Extracted records:
- - - - -

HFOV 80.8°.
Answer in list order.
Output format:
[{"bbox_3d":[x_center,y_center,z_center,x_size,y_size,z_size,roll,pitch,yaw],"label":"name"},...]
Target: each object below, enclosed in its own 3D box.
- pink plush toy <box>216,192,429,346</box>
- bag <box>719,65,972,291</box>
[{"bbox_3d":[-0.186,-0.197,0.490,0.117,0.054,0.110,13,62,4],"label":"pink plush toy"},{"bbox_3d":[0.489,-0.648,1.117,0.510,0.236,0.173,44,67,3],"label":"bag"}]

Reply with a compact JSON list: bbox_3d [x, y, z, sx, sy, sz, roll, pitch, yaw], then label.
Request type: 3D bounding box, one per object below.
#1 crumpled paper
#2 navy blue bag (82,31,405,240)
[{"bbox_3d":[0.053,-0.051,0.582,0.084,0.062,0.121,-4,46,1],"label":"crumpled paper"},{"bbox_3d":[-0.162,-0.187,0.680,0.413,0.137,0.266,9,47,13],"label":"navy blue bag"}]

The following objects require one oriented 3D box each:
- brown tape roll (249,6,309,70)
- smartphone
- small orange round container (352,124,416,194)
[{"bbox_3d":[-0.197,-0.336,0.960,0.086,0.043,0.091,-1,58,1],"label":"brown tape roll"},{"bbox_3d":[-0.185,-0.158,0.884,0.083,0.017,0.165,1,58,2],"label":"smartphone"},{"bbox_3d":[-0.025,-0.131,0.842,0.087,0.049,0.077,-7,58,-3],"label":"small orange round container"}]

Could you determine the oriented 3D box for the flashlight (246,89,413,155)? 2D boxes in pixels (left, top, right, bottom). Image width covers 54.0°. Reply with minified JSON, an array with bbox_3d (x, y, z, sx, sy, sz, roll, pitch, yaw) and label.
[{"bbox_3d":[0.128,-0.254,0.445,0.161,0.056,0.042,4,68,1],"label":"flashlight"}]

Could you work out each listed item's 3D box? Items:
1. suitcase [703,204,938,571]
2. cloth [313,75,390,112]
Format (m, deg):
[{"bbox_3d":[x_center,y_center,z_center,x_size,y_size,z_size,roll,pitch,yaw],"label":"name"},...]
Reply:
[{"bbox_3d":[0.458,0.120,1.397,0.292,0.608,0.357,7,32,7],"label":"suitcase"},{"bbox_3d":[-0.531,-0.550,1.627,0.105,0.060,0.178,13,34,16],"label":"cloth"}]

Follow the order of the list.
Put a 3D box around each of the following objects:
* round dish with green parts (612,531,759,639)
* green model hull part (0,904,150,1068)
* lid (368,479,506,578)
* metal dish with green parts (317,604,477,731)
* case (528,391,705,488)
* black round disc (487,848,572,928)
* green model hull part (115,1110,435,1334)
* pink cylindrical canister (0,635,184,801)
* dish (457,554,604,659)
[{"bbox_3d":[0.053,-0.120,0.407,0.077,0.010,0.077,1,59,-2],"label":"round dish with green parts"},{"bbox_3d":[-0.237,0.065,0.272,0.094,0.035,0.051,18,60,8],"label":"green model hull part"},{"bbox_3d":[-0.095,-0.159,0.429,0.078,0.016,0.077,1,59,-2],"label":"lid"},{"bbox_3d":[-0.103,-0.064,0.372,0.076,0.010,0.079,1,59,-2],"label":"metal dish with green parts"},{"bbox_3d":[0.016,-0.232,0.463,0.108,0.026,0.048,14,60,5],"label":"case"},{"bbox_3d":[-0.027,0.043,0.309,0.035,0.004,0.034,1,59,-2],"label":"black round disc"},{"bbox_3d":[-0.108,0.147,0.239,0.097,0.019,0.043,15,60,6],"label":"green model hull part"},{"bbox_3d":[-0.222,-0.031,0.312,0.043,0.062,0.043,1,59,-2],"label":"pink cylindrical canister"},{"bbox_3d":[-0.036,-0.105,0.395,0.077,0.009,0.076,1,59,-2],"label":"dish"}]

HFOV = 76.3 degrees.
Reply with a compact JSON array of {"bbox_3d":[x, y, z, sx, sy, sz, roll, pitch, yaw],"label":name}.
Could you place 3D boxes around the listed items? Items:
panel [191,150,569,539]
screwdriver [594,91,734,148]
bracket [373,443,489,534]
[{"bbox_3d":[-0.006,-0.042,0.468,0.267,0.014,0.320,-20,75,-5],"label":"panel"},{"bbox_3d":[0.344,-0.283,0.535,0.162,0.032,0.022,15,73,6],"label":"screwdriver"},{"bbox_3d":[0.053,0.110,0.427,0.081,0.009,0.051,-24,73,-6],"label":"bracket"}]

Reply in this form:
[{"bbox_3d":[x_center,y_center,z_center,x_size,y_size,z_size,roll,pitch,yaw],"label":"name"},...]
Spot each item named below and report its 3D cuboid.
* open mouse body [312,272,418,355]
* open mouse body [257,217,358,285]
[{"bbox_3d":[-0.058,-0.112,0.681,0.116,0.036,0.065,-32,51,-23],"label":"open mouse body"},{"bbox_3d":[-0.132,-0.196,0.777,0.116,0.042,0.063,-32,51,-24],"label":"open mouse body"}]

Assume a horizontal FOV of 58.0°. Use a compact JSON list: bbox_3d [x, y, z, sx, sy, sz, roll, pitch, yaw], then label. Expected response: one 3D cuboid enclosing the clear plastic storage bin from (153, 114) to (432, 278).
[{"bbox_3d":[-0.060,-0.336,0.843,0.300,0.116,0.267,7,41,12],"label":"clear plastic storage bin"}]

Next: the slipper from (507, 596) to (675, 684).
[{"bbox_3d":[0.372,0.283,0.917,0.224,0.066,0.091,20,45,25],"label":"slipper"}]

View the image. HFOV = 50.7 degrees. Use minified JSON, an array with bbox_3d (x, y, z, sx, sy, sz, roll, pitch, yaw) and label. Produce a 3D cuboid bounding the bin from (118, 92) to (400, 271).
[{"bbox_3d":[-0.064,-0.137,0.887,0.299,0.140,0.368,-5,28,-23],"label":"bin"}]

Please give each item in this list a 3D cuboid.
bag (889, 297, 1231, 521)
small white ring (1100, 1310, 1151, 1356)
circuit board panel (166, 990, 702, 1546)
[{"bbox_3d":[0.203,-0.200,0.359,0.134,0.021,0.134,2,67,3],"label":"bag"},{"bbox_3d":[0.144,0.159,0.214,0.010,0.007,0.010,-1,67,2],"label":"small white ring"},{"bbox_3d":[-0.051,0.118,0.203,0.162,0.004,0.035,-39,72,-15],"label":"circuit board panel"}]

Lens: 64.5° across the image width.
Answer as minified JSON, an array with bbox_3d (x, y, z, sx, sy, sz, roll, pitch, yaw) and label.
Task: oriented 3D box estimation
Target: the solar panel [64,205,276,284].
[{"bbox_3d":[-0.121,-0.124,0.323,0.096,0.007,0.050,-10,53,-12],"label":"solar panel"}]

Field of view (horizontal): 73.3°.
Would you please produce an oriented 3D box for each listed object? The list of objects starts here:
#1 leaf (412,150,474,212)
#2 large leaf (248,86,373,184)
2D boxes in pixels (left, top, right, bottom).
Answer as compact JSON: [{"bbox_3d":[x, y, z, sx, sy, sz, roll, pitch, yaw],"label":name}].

- - - - -

» **ASSIGNMENT**
Beginning at the line that holds "Target: the solar panel [64,205,276,284].", reproduce the lines exactly up to and including the final line of the entries.

» **RESPONSE**
Target: the solar panel [64,205,276,284].
[{"bbox_3d":[-0.121,-0.124,0.323,0.096,0.007,0.050,-10,53,-12],"label":"solar panel"}]

Field of view (horizontal): 73.3°.
Would you please produce an oriented 3D box for each listed object? The list of objects starts here:
#1 leaf (412,150,474,212)
#2 large leaf (248,86,373,184)
2D boxes in pixels (left, top, right, bottom).
Answer as compact JSON: [{"bbox_3d":[x, y, z, sx, sy, sz, roll, pitch, yaw],"label":name}].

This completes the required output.